M. Pierre Charon interroge Mme la ministre de la culture sur les difficultés posées par les démarrages de plus en plus tardifs des programmes en soirée constatés sur les chaînes de télévision. En effet, ces programmes débutent à des horaires situés aux alentours de 21 h 10. Les téléspectateurs des différentes chaînes se plaignent même d’horaires qui ne sont pas respectés. Le temps d’attente peut ainsi représenter une différence d’une demi-heure entre le créneau annoncé et la diffusion effective du programme. Certains programmes, notamment à vocation culturelle, ne mériteraient pourtant pas d’être diffusés aussi tardivement. Qui plus est, ces démarrages tardifs peuvent avoir des conséquences sur le métabolisme des téléspectateurs. En effet, certains d’entre eux doivent se coucher tôt en raison d’une semaine extrêmement chargée sur le plan professionnel ou familial. De nombreux téléspectateurs font part de leur mécontentement et ne comprennent pas l’absence de réponses sérieuses et plausibles. Il lui demande donc des explications sur ces démarrages particulièrement tardifs de programmes sur nos chaînes de télévision.

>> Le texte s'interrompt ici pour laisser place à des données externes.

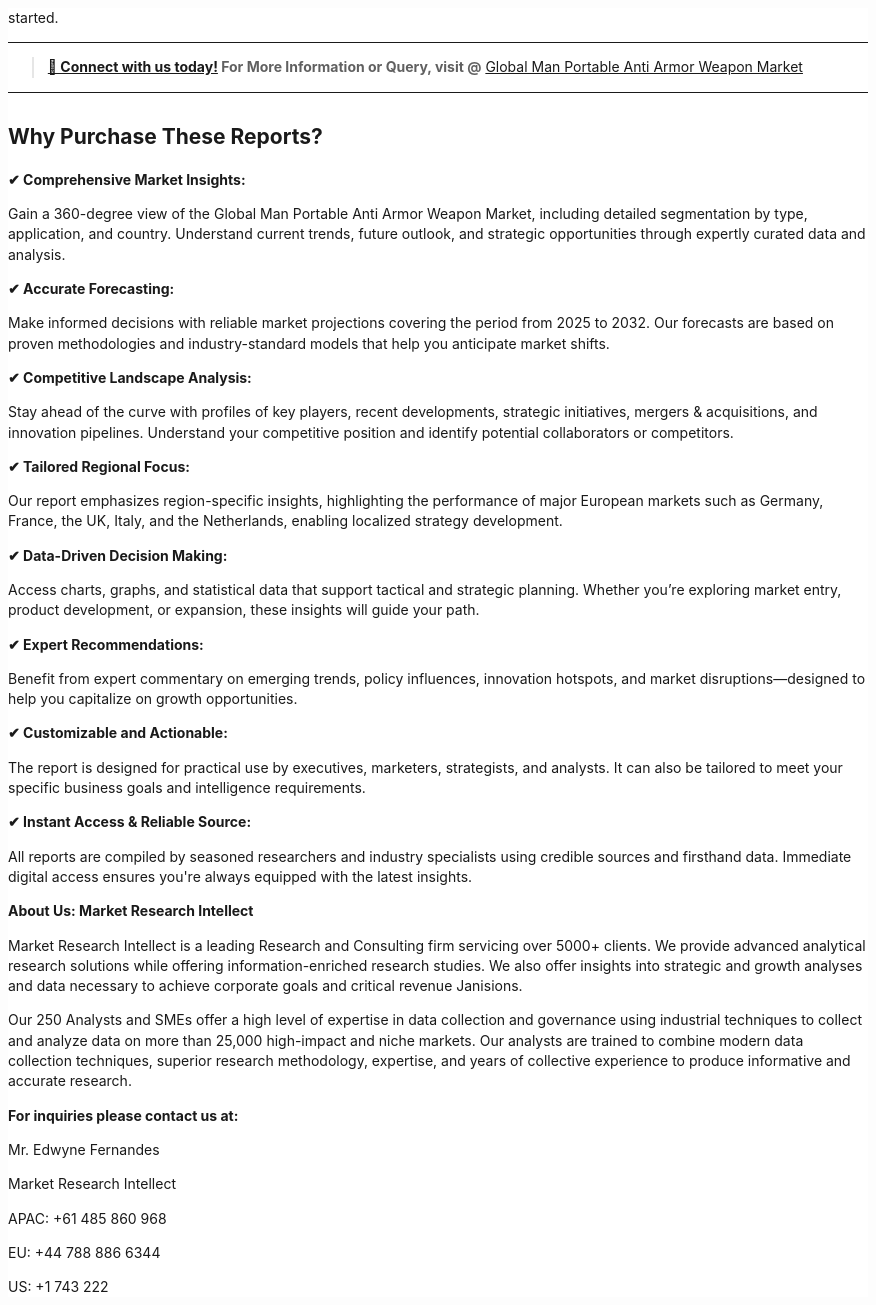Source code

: started.</p><hr /><blockquote><p><span class="font-[700]"><strong><a href="https://www.marketresearchintellect.com/product/global-man-portable-anti-armor-weapon-market-size-and-forecast/?utm_source=Linkedin&utm_medium=019">📩 Connect with us today!</a> For More Information or Query, visit&nbsp;@</strong>&nbsp;</span><span class="font-[700]"><a href="https://www.marketresearchintellect.com/product/global-man-portable-anti-armor-weapon-market-size-and-forecast/?utm_source=Linkedin&utm_medium=019" target="_blank" data-tracking-control-name="article-ssr-frontend-pulse_little-text-block" data-tracking-will-navigate="" data-test-link="">Global Man Portable Anti Armor Weapon Market</a></span></p></blockquote><hr /><h2>Why Purchase These Reports?</h2><p><strong>✔ Comprehensive Market Insights:</strong></p><p>Gain a 360-degree view of the Global Man Portable Anti Armor Weapon Market, including detailed segmentation by type, application, and country. Understand current trends, future outlook, and strategic opportunities through expertly curated data and analysis.</p><p><strong>✔ Accurate Forecasting:</strong></p><p>Make informed decisions with reliable market projections covering the period from 2025 to 2032. Our forecasts are based on proven methodologies and industry-standard models that help you anticipate market shifts.</p><p><strong>✔ Competitive Landscape Analysis:</strong></p><p>Stay ahead of the curve with profiles of key players, recent developments, strategic initiatives, mergers &amp; acquisitions, and innovation pipelines. Understand your competitive position and identify potential collaborators or competitors.</p><p><strong>✔ Tailored Regional Focus:</strong></p><p>Our report emphasizes region-specific insights, highlighting the performance of major European markets such as Germany, France, the UK, Italy, and the Netherlands, enabling localized strategy development.</p><p><strong>✔ Data-Driven Decision Making:</strong></p><p>Access charts, graphs, and statistical data that support tactical and strategic planning. Whether you&rsquo;re exploring market entry, product development, or expansion, these insights will guide your path.</p><p><strong>✔ Expert Recommendations:</strong></p><p>Benefit from expert commentary on emerging trends, policy influences, innovation hotspots, and market disruptions&mdash;designed to help you capitalize on growth opportunities.</p><p><strong>✔ Customizable and Actionable:</strong></p><p>The report is designed for practical use by executives, marketers, strategists, and analysts. It can also be tailored to meet your specific business goals and intelligence requirements.</p><p><strong>✔ Instant Access &amp; Reliable Source:</strong></p><p>All reports are compiled by seasoned researchers and industry specialists using credible sources and firsthand data. Immediate digital access ensures you're always equipped with the latest insights.</p><p><strong><span class="font-[700]">About Us: Market Research Intellect</span></strong></p><p><span class="">Market Research Intellect is a leading Research and Consulting firm servicing over 5000+ clients. We provide advanced analytical research solutions while offering information-enriched research studies.&nbsp;</span>We also offer insights into strategic and growth analyses and data necessary to achieve corporate goals and critical revenue Janisions.</p><p><span class="">Our 250 Analysts and SMEs offer a high level of expertise in data collection and governance using industrial techniques to collect and analyze data on more than 25,000 high-impact and niche markets. Our analysts are trained to combine modern data collection techniques, superior research methodology, expertise, and years of collective experience to produce informative and accurate research.</span></p><p><strong>For inquiries please contact us at:</strong></p><p>Mr. Edwyne Fernandes</p><p>Market Research Intellect</p><p>APAC: +61 485 860 968</p><p>EU: +44 788 886 6344</p><p>US: +1 743 222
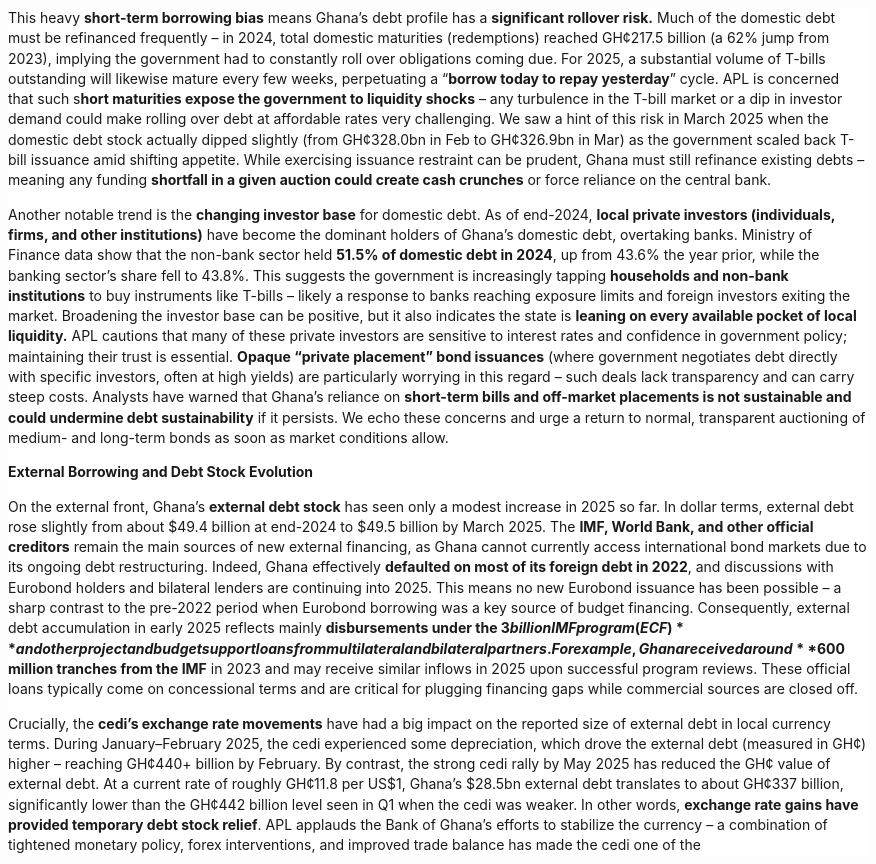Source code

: 

This heavy **short-term borrowing bias** means Ghana’s debt profile has a **significant rollover risk.** Much of the domestic debt must be refinanced frequently – in 2024, total domestic maturities (redemptions) reached GH¢217.5 billion (a 62% jump from 2023), implying the government had to constantly roll over obligations coming due. For 2025, a substantial volume of T-bills outstanding will likewise mature every few weeks, perpetuating a “**borrow today to repay
yesterday**” cycle. APL is concerned that such s**hort maturities expose the government to liquidity shocks** – any turbulence in the T-bill market or a dip in investor demand could make rolling over debt at affordable rates very challenging. We saw a hint of this risk in March 2025
when the domestic debt stock actually dipped slightly (from GH¢328.0bn in Feb to GH¢326.9bn in Mar) as the government scaled back T-bill issuance amid shifting appetite. While exercising issuance restraint can be prudent, Ghana must still refinance existing debts – meaning any funding
**shortfall in a given auction could create cash crunches** or force reliance on the central bank.




Another notable trend is the **changing investor base** for domestic debt. As of end-2024, **local private investors (individuals, firms, and other institutions)** have become the dominant holders of Ghana’s domestic debt, overtaking banks. Ministry of Finance data show that the non-bank sector held **51.5% of domestic debt in 2024**, up from 43.6% the year prior, while the banking
sector’s share fell to 43.8%. This suggests the government is increasingly tapping **households and non-bank institutions** to buy instruments like T-bills – likely a response to banks reaching exposure limits and foreign investors exiting the market. Broadening the investor base can be positive, but it also indicates the state is **leaning on every available pocket of local liquidity.** APL cautions that many of these private investors are sensitive to interest rates and confidence in government policy; maintaining their trust is essential. **Opaque “private placement” bond issuances** (where government negotiates debt directly with specific investors, often at high yields)
are particularly worrying in this regard – such deals lack transparency and can carry steep costs. Analysts have warned that Ghana’s reliance on **short-term bills and off-market placements is not sustainable and could undermine debt sustainability** if it persists. We echo these concerns and urge a return to normal, transparent auctioning of medium- and long-term bonds as soon as market conditions allow.


**External Borrowing and Debt Stock Evolution**


On the external front, Ghana’s **external debt stock** has seen only a modest increase in 2025 so far. In dollar terms, external debt rose slightly from about $49.4 billion at end-2024 to $49.5 billion by March 2025. The **IMF, World Bank, and other official creditors** remain the main sources of
new external financing, as Ghana cannot currently access international bond markets due to its ongoing debt restructuring. Indeed, Ghana effectively **defaulted on most of its foreign debt in 2022**, and discussions with Eurobond holders and bilateral lenders are continuing into 2025. This means no new Eurobond issuance has been possible – a sharp contrast to the pre-2022 period when Eurobond borrowing was a key source of budget financing. Consequently, external debt accumulation in early 2025 reflects mainly **disbursements under the $3 billion IMF program (ECF)** and other project and budget support loans from multilateral and bilateral partners. For example, Ghana received around **$600 million tranches from the IMF** in 2023 and may receive similar inflows in 2025 upon successful program reviews. These official loans typically come on concessional terms and are critical for plugging financing gaps while commercial sources are closed off.




Crucially, the **cedi’s exchange rate movements** have had a big impact on the reported size of external debt in local currency terms. During January–February 2025, the cedi experienced some depreciation, which drove the external debt (measured in GH¢) higher – reaching GH¢440+ billion by February. By contrast, the strong cedi rally by May 2025 has reduced the GH¢ value of external
debt. At a current rate of roughly GH¢11.8 per US$1, Ghana’s $28.5bn external debt translates to about GH¢337 billion, significantly lower than the GH¢442 billion level seen in Q1 when the cedi
was weaker. In other words, **exchange rate gains have provided temporary debt stock relief**. APL applauds the Bank of Ghana’s efforts to stabilize the currency – a combination of tightened monetary policy, forex interventions, and improved trade balance has made the cedi one of the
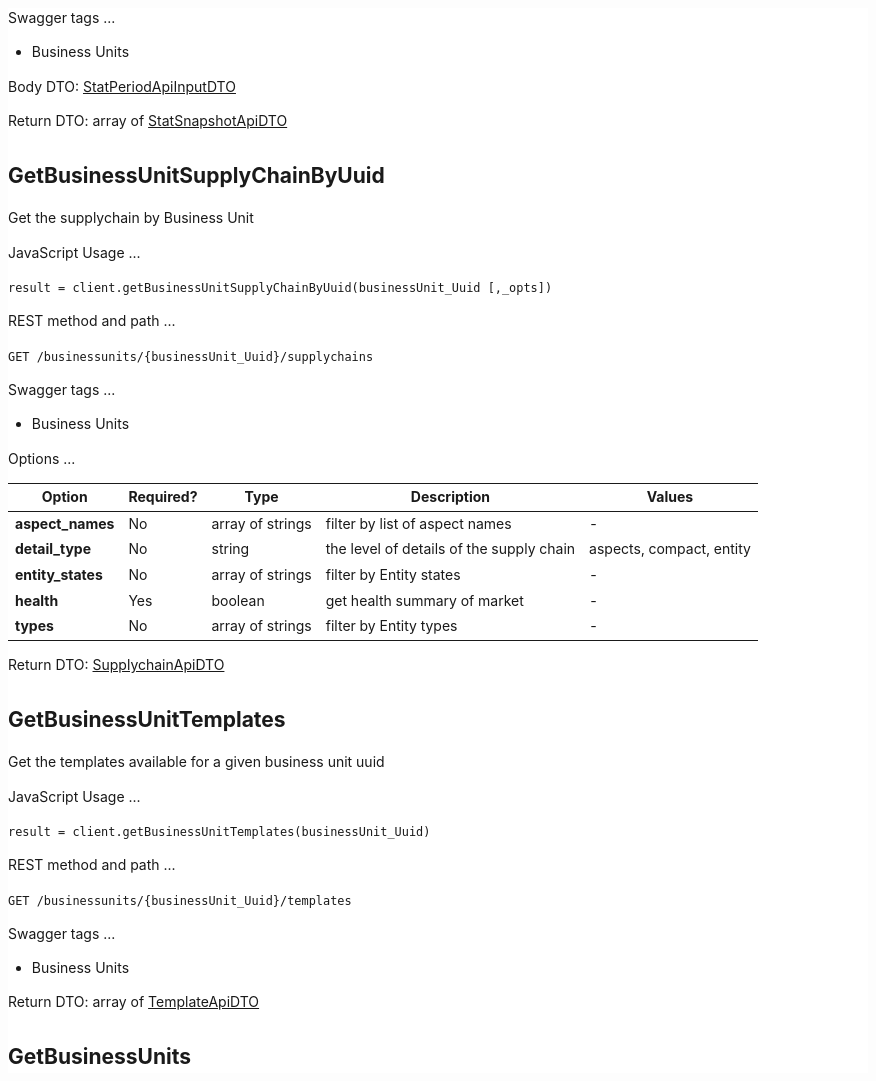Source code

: Swagger tags ...

- Business Units

Body DTO: [StatPeriodApiInputDTO](#statperiodapiinputdto)

Return DTO: array of [StatSnapshotApiDTO](#statsnapshotapidto)

## GetBusinessUnitSupplyChainByUuid

Get the supplychain by Business Unit

JavaScript Usage ...

	result = client.getBusinessUnitSupplyChainByUuid(businessUnit_Uuid [,_opts])

REST method and path ...

	GET /businessunits/{businessUnit_Uuid}/supplychains

Swagger tags ...

- Business Units

Options ...

| Option | Required? | Type | Description | Values |
|--------|-----------|------|-------------|--------|
| **aspect_names** | No | array of strings | filter by list of aspect names | - |
| **detail_type** | No | string | the level of details of the supply chain | aspects, compact, entity |
| **entity_states** | No | array of strings | filter by Entity states | - |
| **health** | Yes | boolean | get health summary of market | - |
| **types** | No | array of strings | filter by Entity types | - |

Return DTO: [SupplychainApiDTO](#supplychainapidto)

## GetBusinessUnitTemplates

Get the templates available for a given business unit uuid

JavaScript Usage ...

	result = client.getBusinessUnitTemplates(businessUnit_Uuid)

REST method and path ...

	GET /businessunits/{businessUnit_Uuid}/templates

Swagger tags ...

- Business Units

Return DTO: array of [TemplateApiDTO](#templateapidto)

## GetBusinessUnits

Réponse de M. le ministre de la culture

À publier le 20/12/2018, page 6607

Le législateur a souhaité garantir la liberté de communication audiovisuelle à l’article 1er de la loi n° 86-1067 du 30 septembre 1986 qui dispose que son exercice ne peut être limité que par des motifs qu’il énumère, au nombre desquels figure par exemple le respect de la dignité de la personne humaine et de la propriété d’autrui, la sauvegarde de l’ordre public, la protection de l’enfance et de l’adolescence. La loi a confié à une autorité publique indépendante, le Conseil supérieur de l’audiovisuel (CSA), le soin de garantir l’exercice de la liberté de communication audiovisuelle et de s’assurer que les éditeurs de services de radio et télévision respectent les principes garantis par la loi. Il dispose à cette fin d’un pouvoir de sanction en cas de non-respect des dispositions de la loi du 30 septembre 1986. Les éditeurs de services, publics comme privés, sont ainsi libres de leur programmation dans les limites qui viennent d’être rappelées et qui sont contrôlées et sanctionnées par l’instance de régulation. Le CSA a introduit dans les conventions des stipulations en matière de respect des horaires et de la programmation : « L’éditeur fait connaître ses programmes au plus tard dix-huit jours avant le premier jour de diffusion des programmes de la semaine concernée. Il s’engage à ne plus les modifier dans un délai inférieur à quatorze jours par rapport au jour de diffusion, celui-ci inclus, sauf exigences liées aux événements sportifs et aux circonstances exceptionnelles : événement nouveau lié à l’actualité ; problème lié aux droits protégés par le code de la propriété intellectuelle ; décision de justice ; incident technique ; intérêt manifeste pour le public décidé après concertation entre les chaînes concernées ; contre-performance d’audience significative des premiers numéros ou épisodes d’une série de programmes. Lors de la diffusion de ses émissions, l’éditeur respecte les horaires de programmation préalablement annoncés, sous réserve des contraintes inhérentes au direct, dans les conditions fixées aux alinéas précédents. ». Le CSA dispose d’un pouvoir de sanction en cas de non-respect par les éditeurs des stipulations conventionnelles. Il appartient à l’autorité de régulation indépendante de l’audiovisuel de se saisir de cette question et d’adapter, le cas échéant, les conventions qu’elle conclut avec les chaînes.